··· Exercise input ···

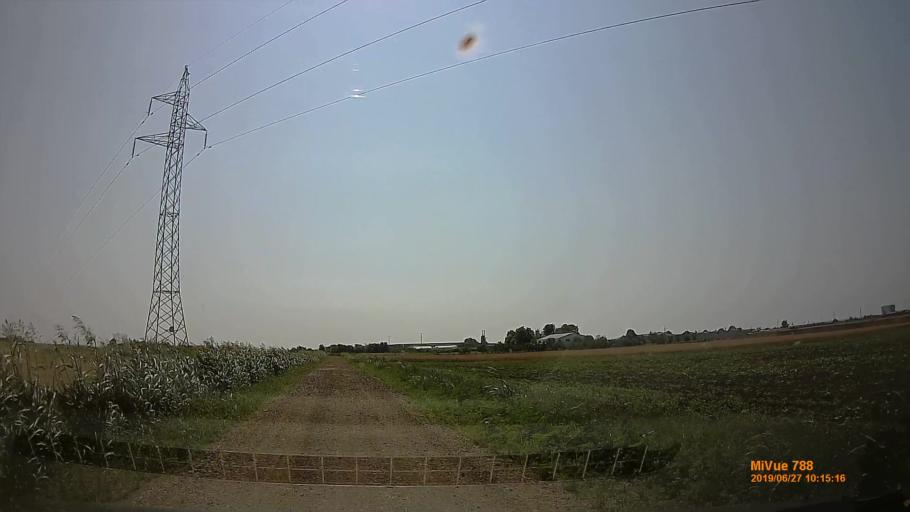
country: HU
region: Pest
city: Cegled
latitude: 47.1971
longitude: 19.8216
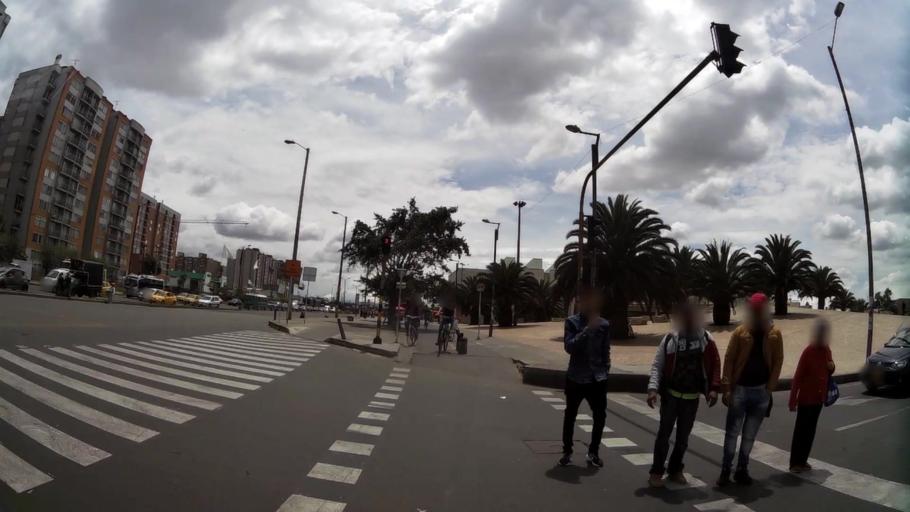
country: CO
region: Bogota D.C.
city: Bogota
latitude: 4.6434
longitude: -74.1535
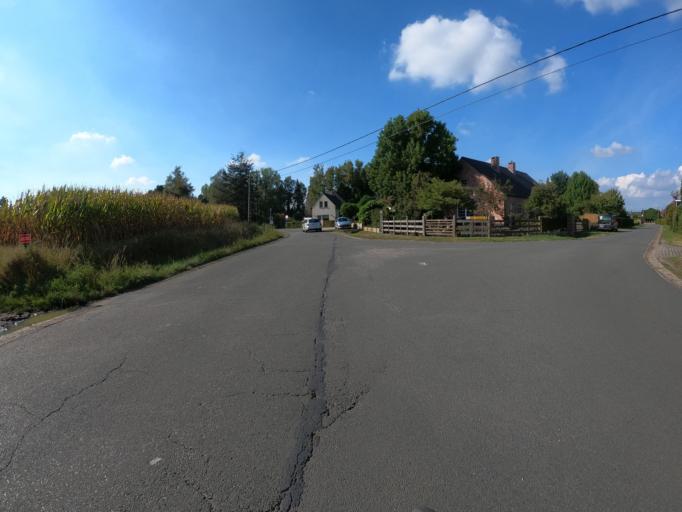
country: BE
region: Flanders
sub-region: Provincie Antwerpen
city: Berlaar
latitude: 51.0764
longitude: 4.6733
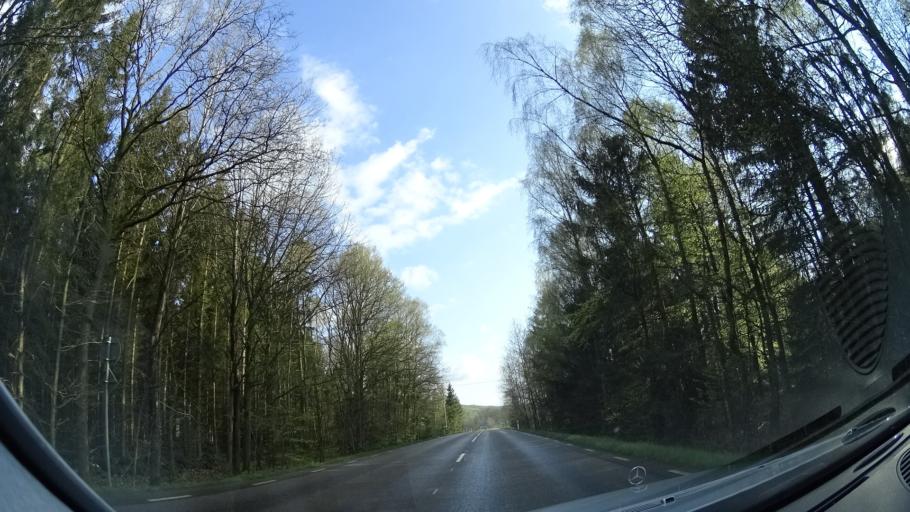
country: SE
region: Skane
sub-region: Klippans Kommun
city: Ljungbyhed
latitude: 56.0549
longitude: 13.2413
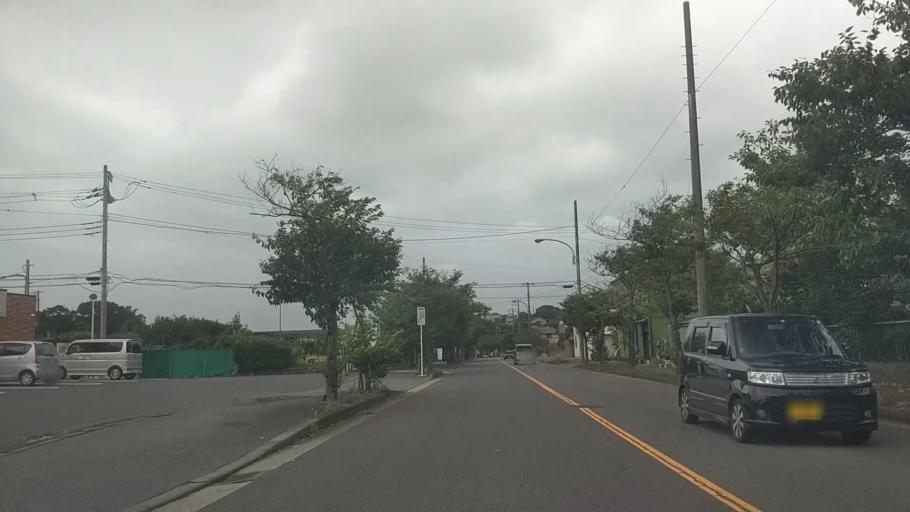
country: JP
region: Kanagawa
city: Hayama
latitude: 35.2350
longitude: 139.6176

···

Work instructions:
Write out all of the lines above word for word, but leave out the pictures.

In response:
country: HU
region: Pest
city: Cegled
latitude: 47.1971
longitude: 19.8216
country: CO
region: Bogota D.C.
city: Bogota
latitude: 4.6434
longitude: -74.1535
country: BE
region: Flanders
sub-region: Provincie Antwerpen
city: Berlaar
latitude: 51.0764
longitude: 4.6733
country: SE
region: Skane
sub-region: Klippans Kommun
city: Ljungbyhed
latitude: 56.0549
longitude: 13.2413
country: JP
region: Kanagawa
city: Hayama
latitude: 35.2350
longitude: 139.6176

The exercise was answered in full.